(Items drawn from a dataset)
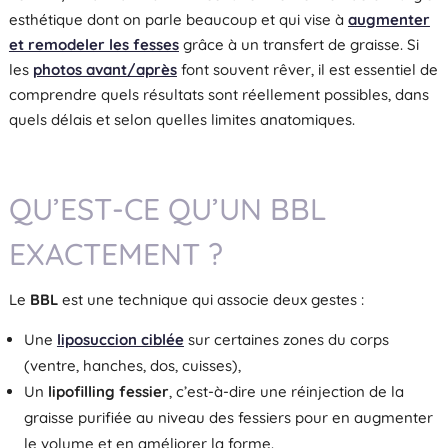
esthétique dont on parle beaucoup et qui vise à
augmenter
et remodeler les fesses
grâce à un transfert de graisse. Si
les
photos avant/après
font souvent rêver, il est essentiel de
comprendre quels résultats sont réellement possibles, dans
quels délais et selon quelles limites anatomiques.
QU’EST-CE QU’UN BBL
EXACTEMENT ?
Le
BBL
est une technique qui associe deux gestes :
Une
liposuccion ciblée
sur certaines zones du corps
(ventre, hanches, dos, cuisses),
Un
lipofilling fessier
, c’est-à-dire une réinjection de la
graisse purifiée au niveau des fessiers pour en augmenter
le volume et en améliorer la forme.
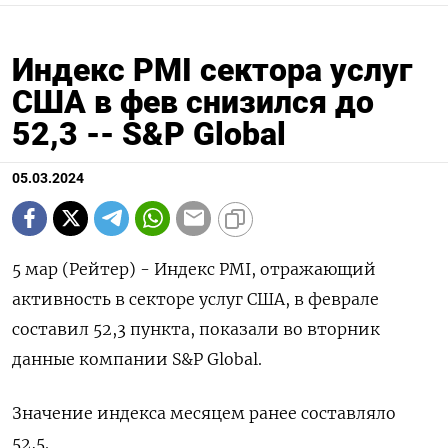
Индекс PMI сектора услуг
США в фев снизился до
52,3 -- S&P Global
05.03.2024
5 мар (Рейтер) - Индекс PMI, отражающий
активность в секторе услуг США, в феврале
составил 52,3 пункта, показали во вторник
данные компании S&P Global.
Значение индекса месяцем ранее составляло
52,5.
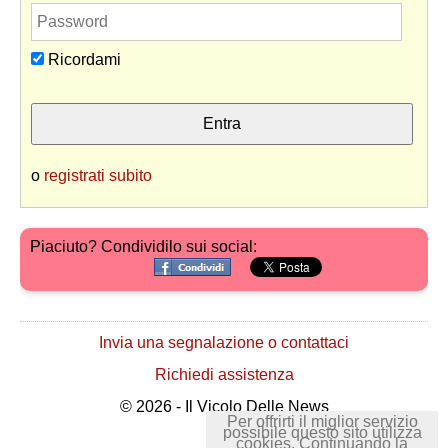
Ricordami
o
registrati subito
Piaciuto? Condividilo sui social:
Invia una segnalazione o contattaci
Richiedi assistenza
© 2026 - Il Vicolo Delle News
Per offrirti il miglior servizio
possibile questo sito utilizza
cookies. Continuando la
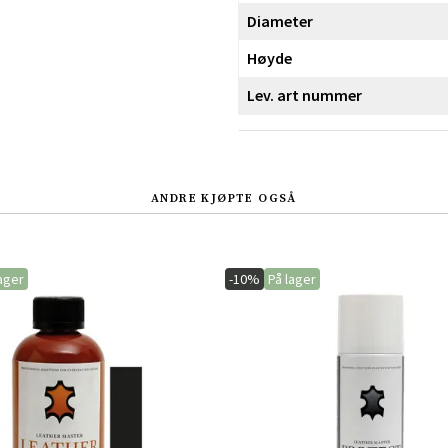
Diameter
Høyde
Sverige
Danmark
Lev. art nummer
Norge
Suomi
ANDRE KJØPTE OGSÅ
ager
-10%
På lager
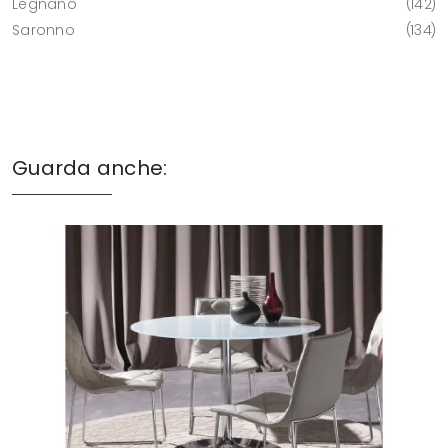
Legnano
142
Saronno
134
Guarda anche:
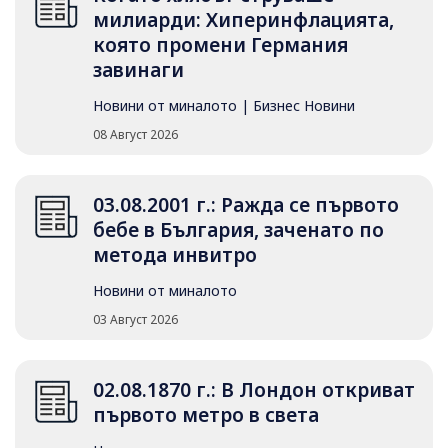
милиарди: Хиперинфлацията,
която промени Германия
завинаги
Новини от миналото
|
Бизнес Новини
08 Август 2026
03.08.2001 г.: Ражда се първото
бебе в България, заченато по
метода инвитро
Новини от миналото
03 Август 2026
02.08.1870 г.: В Лондон откриват
първото метро в света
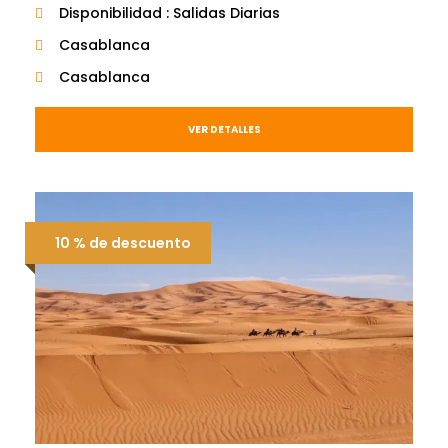
Disponibilidad : Salidas Diarias
Casablanca
Casablanca
VER DETALLES
10 % de descuento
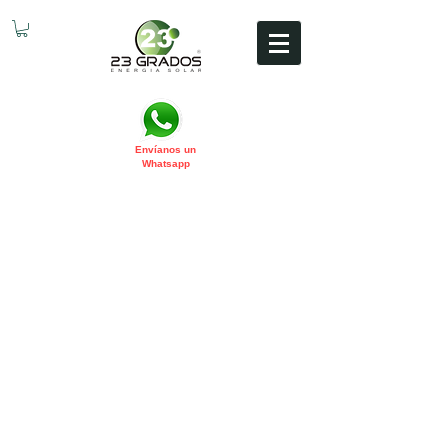
Envíanos un
Whatsapp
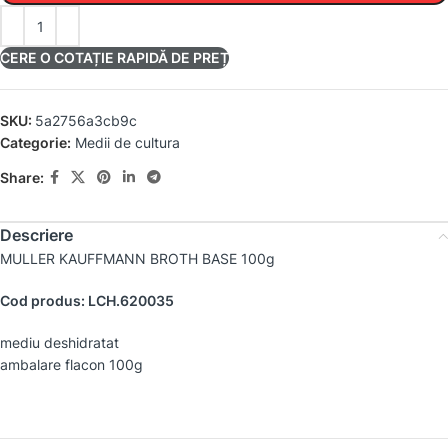
CERE O COTAȚIE RAPIDĂ DE PREȚ
SKU:
5a2756a3cb9c
Categorie:
Medii de cultura
Share:
Descriere
MULLER KAUFFMANN BROTH BASE 100g
Cod produs: LCH.620035
mediu deshidratat
ambalare flacon 100g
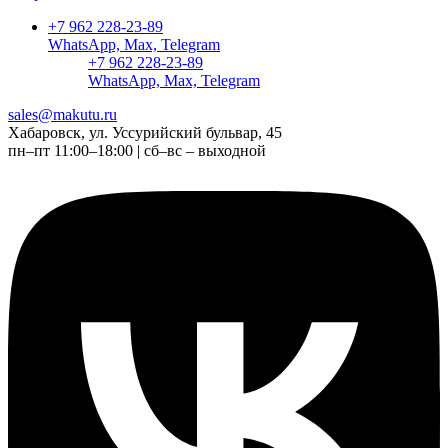
+7 962 228-23-89
WhatsApp, Max, Telegram
+7 962 228-23-89
WhatsApp, Max, Telegram
sales@makutu.ru
Хабаровск, ул. Уссурийский бульвар, 45
пн–пт 11:00–18:00 | сб–вс – выходной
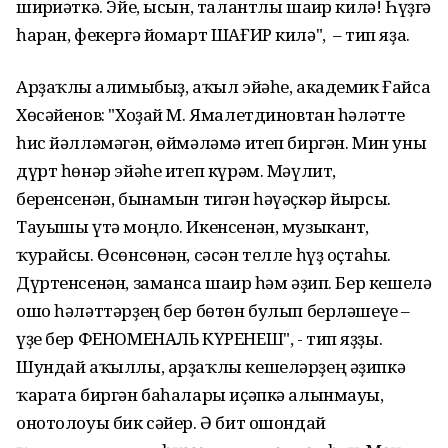
шиғриәткә. Эйе, ысын, талантлы шағир килә! Һүҙгә
һаран, фекергә йомарт ШАҒИР килә", – тип яҙа.
Арҙаҡлы ғалимыбыҙ, аҡыл эйәһе, академик Ғайса
Хөсәйенов: "Хоҙай М. Ямалетдиновтан һәләтте
һис йәлләмәгән, өймәләмә итеп биргән. Мин уны
дүрт һөнәр эйәһе итеп күрәм. Мәүлит,
беренсенән, бынамын тигән һәүәҫкәр йырсы.
Тауышы үтә моңло. Икенсенән, музыкант,
ҡурайсы. Өсөнсөнән, сәсән телле һүҙ оҫтаһы.
Дүртенсенән, заманса шағир һәм әҙип. Бер кешелә
ошо һәләттәрҙең бер бөтөн булып берләшеүе –
үҙе бер ФЕНОМЕНАЛЬ КҮРЕНЕШ", - тип яҙҙы.
Шундай аҡыллы, арҙаҡлы кешеләрҙең әҙипкә
ҡарата биргән баһалары иҫәпкә алынмауы,
онотолоуы бик сәйер. Ә бит ошондай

Exercise requirements
Please rename "Telegram" to "Viber" in the text starting at the line containing "CERE O COTAȚIE RAPIDĂ DE PREȚ" and ending at the end of the items, and reproduce that text with nothing else changed. Leave the pictures out.

Result of the exercise
CERE O COTAȚIE RAPIDĂ DE PREȚ
SKU:
5a2756a3cb9c
Categorie:
Medii de cultura
Share:
Descriere
MULLER KAUFFMANN BROTH BASE 100g
Cod produs: LCH.620035
mediu deshidratat
ambalare flacon 100g
+7 962 228-23-89
WhatsApp, Max, Viber
+7 962 228-23-89
WhatsApp, Max, Viber
sales@makutu.ru
Хабаровск, ул. Уссурийский бульвар, 45
пн–пт 11:00–18:00 | сб–вс – выходной
шиғриәткә. Эйе, ысын, талантлы шағир килә! Һүҙгә
һаран, фекергә йомарт ШАҒИР килә", – тип яҙа.
Арҙаҡлы ғалимыбыҙ, аҡыл эйәһе, академик Ғайса
Хөсәйенов: "Хоҙай М. Ямалетдиновтан һәләтте
һис йәлләмәгән, өймәләмә итеп биргән. Мин уны
дүрт һөнәр эйәһе итеп күрәм. Мәүлит,
беренсенән, бынамын тигән һәүәҫкәр йырсы.
Тауышы үтә моңло. Икенсенән, музыкант,
ҡурайсы. Өсөнсөнән, сәсән телле һүҙ оҫтаһы.
Дүртенсенән, заманса шағир һәм әҙип. Бер кешелә
ошо һәләттәрҙең бер бөтөн булып берләшеүе –
үҙе бер ФЕНОМЕНАЛЬ КҮРЕНЕШ", - тип яҙҙы.
Шундай аҡыллы, арҙаҡлы кешеләрҙең әҙипкә
ҡарата биргән баһалары иҫәпкә алынмауы,
онотолоуы бик сәйер. Ә бит ошондай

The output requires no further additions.